◆ **Task goal**: The whole listing is to be set down again without alteration.
====== Data
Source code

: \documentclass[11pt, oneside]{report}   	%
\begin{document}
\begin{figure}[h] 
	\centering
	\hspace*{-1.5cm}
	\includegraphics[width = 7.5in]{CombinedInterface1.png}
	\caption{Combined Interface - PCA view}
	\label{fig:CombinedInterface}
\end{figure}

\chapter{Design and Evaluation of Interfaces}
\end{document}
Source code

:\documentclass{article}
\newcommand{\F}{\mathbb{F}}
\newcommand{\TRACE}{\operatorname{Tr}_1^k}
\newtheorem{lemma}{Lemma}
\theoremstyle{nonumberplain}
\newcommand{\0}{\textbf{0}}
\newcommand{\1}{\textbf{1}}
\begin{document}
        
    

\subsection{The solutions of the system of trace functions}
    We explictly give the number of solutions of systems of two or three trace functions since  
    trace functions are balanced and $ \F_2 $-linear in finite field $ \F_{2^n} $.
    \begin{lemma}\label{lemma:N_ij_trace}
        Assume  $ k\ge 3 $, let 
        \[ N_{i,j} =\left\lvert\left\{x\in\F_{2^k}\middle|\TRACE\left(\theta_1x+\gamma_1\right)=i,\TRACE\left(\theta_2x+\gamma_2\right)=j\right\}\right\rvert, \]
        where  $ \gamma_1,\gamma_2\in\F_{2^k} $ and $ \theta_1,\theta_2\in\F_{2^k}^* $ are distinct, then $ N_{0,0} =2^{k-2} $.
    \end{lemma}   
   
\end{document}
============
◆ **Your solution**:
Source code

: \documentclass[11pt, oneside]{report}   	%
\begin{document}
\begin{figure}[h] 
	\centering
	\hspace*{-1.5cm}
	\includegraphics[width = 7.5in]{CombinedInterface1.png}
	\caption{Combined Interface - PCA view}
	\label{fig:CombinedInterface}
\end{figure}

\chapter{Design and Evaluation of Interfaces}
\end{document}
Source code

:\documentclass{article}
\newcommand{\F}{\mathbb{F}}
\newcommand{\TRACE}{\operatorname{Tr}_1^k}
\newtheorem{lemma}{Lemma}
\theoremstyle{nonumberplain}
\newcommand{\0}{\textbf{0}}
\newcommand{\1}{\textbf{1}}
\begin{document}
        
    

\subsection{The solutions of the system of trace functions}
    We explictly give the number of solutions of systems of two or three trace functions since  
    trace functions are balanced and $ \F_2 $-linear in finite field $ \F_{2^n} $.
    \begin{lemma}\label{lemma:N_ij_trace}
        Assume  $ k\ge 3 $, let 
        \[ N_{i,j} =\left\lvert\left\{x\in\F_{2^k}\middle|\TRACE\left(\theta_1x+\gamma_1\right)=i,\TRACE\left(\theta_2x+\gamma_2\right)=j\right\}\right\rvert, \]
        where  $ \gamma_1,\gamma_2\in\F_{2^k} $ and $ \theta_1,\theta_2\in\F_{2^k}^* $ are distinct, then $ N_{0,0} =2^{k-2} $.
    \end{lemma}   
   
\end{document}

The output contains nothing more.